Failure to amend timely for new law can be corrected by adopting the necessary documents that bring the plan into compliance. Any participant benefit lost due to the failure must be restored.
Failure to pass the deferral percentage test applicable to a SARSEP happens when the average percentage of deferrals made by highly compensated employees (HCEs) exceeds the average percentage of deferrals made by non-highly compensated (NHCEs) by more than 25%.
This failure may be corrected in one of the following ways:
1) Contributions that are 100% vested may be made to all eligible NHCEs (to the extent permitted by the law) necessary to raise the percentage needed to pass the test.
2) Excess contributions, adjusted for earnings, may be distributed to HCEs. An amount equal to the total amount distributed must be contributed by the plan sponsor and allocated to current or former employees who were NHCEs in the year of the failure.
If the failure involves under contributions, make-up amounts that are fully vested and adjusted for earnings would be made by the plan sponsor. Generally, the earnings rate is based on the investment results that would have applied if the failure had not occurred. If the actual investment results cannot be determined, a reasonable interest rate may be used.
Over contributions or excess amounts are treated differently based on how they occurred:
1) If they are due to elective deferrals, the excess amounts, adjusted for earnings, may be distributed to the affected participant, reported on Form 1099-R and are includible in gross income in the year of distribution. The affected participants must be notified that the corrective distribution is not eligible for favorable tax treatment (i.e., tax-free rollover).
2) If they are due to employer contributions, the excess amount, adjusted for earnings, may be distributed to the plan sponsor. The amount distributed is not includible in the gross income of the affected participant and the plan sponsor is not entitled to a deduction for the excess amount. The distribution is reported on Form 1099-R issued to the participant indicating the taxable amount as zero.
If an excess amount is retained in the IRA-based plan:
1) A special fee, in addition to the VCP submission fee, will apply.
2) Generally, only excess amounts that did not result in a violation of a statutory limitation can be retained.
3) No deduction is allowed for an excess amount retained in the plan.
4) If the retained excess amount is due to contributions in excess of the legal maximum, the excess amount, adjusted for earnings, must reduce each affected participant’s limit for the year following the year of correction (or for the year of correction if the plan sponsor so chooses) and subsequent years, until the excess is eliminated.
5) If the total excess amount is $100 or less, it is not required to be distributed and the special fee will not apply.
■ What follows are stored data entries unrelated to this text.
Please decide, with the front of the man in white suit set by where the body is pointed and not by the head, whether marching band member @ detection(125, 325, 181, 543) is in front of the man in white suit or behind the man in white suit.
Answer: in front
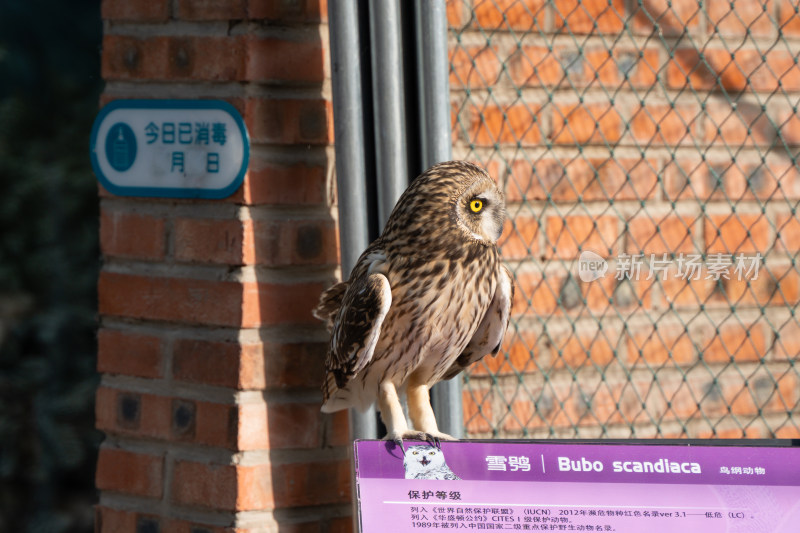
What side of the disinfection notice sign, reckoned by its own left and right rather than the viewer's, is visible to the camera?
front

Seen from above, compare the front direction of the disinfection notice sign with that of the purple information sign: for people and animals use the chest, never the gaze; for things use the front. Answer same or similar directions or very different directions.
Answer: same or similar directions

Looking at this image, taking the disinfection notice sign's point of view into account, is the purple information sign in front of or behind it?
in front

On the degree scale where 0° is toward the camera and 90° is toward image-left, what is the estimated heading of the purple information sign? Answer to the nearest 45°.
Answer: approximately 0°

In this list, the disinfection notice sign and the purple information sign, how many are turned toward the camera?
2
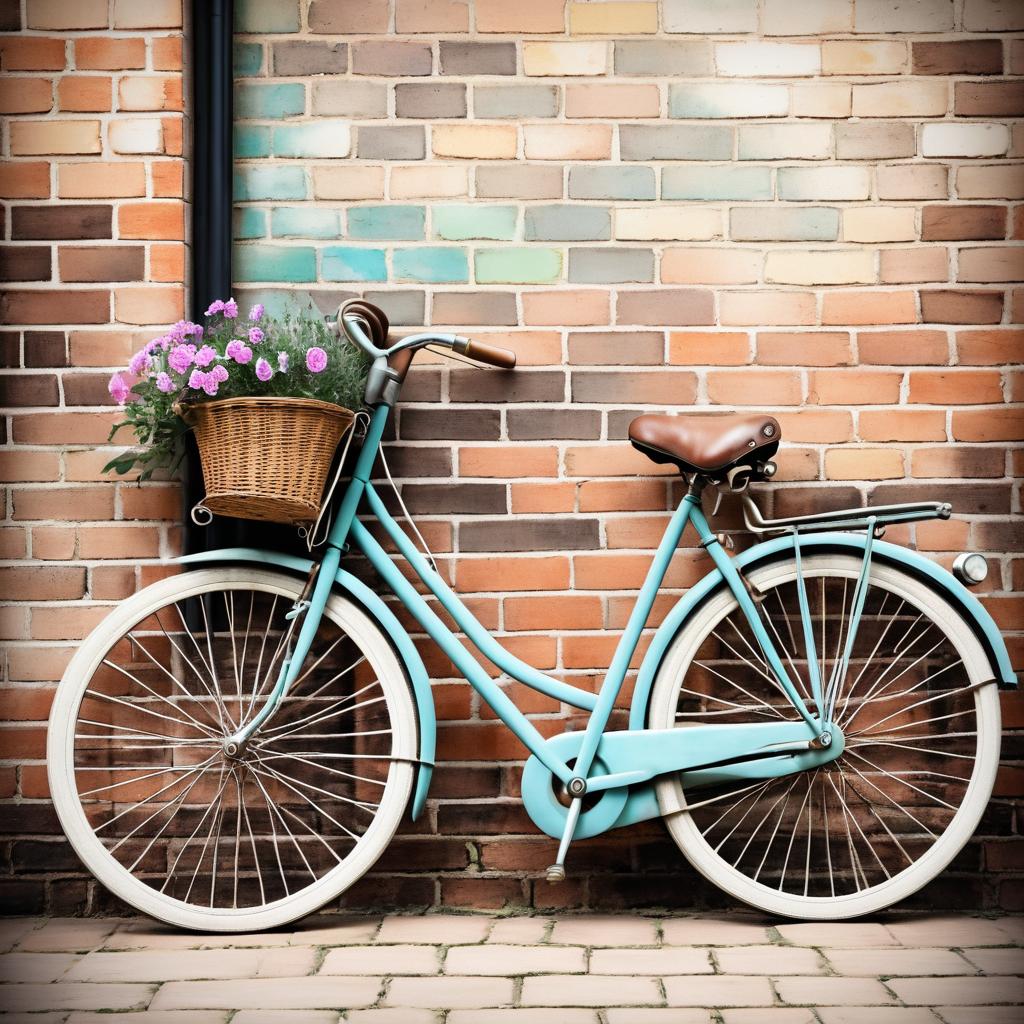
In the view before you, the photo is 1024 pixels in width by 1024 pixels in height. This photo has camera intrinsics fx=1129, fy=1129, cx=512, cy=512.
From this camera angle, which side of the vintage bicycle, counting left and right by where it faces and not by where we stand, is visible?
left
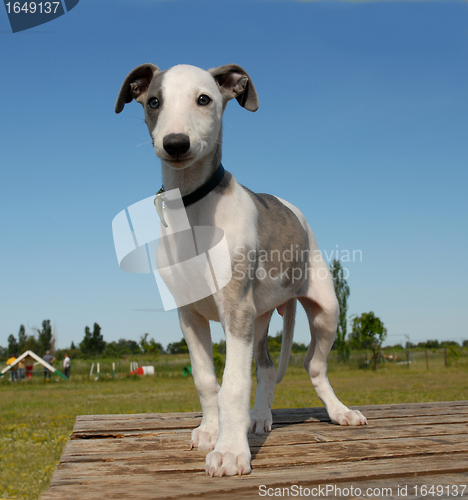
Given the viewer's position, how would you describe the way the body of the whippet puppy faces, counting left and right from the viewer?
facing the viewer and to the left of the viewer
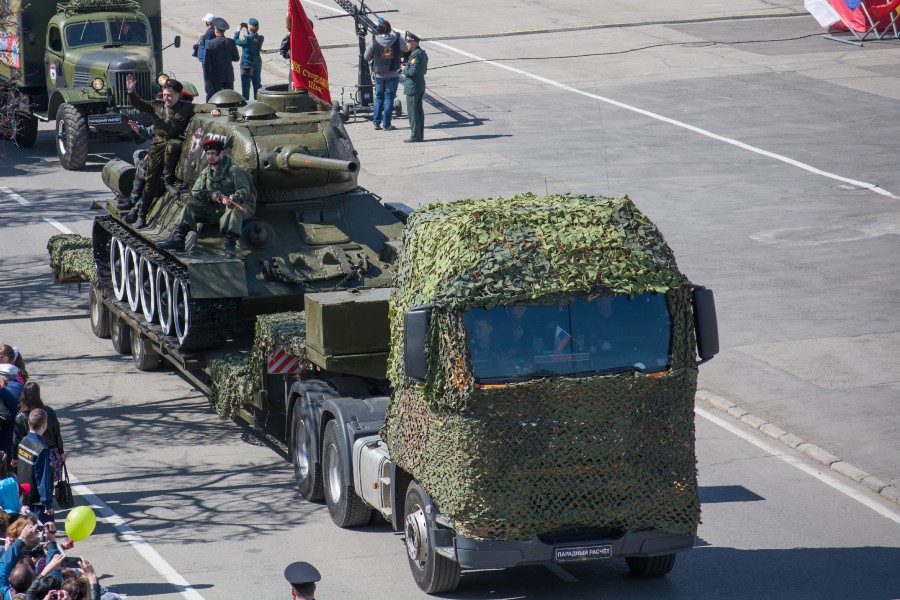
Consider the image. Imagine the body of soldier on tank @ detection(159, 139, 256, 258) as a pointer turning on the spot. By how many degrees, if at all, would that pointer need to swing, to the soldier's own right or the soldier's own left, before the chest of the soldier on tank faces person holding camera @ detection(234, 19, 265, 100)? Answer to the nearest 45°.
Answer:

Making Sure It Doesn’t Happen Again
Employers need to have a system in place to ensure that their IRA-based plans are updated timely for new law. Employers should work with plan administrators to ensure that the administrators have sufficient payroll information to verify that the proper deferrals and contributions are made to each participant. However, keep in mind that, despite all of your good efforts, mistakes can happen. In that case, the IRS can help you correct the problem and retain the benefits of your qualified IRA-based plans.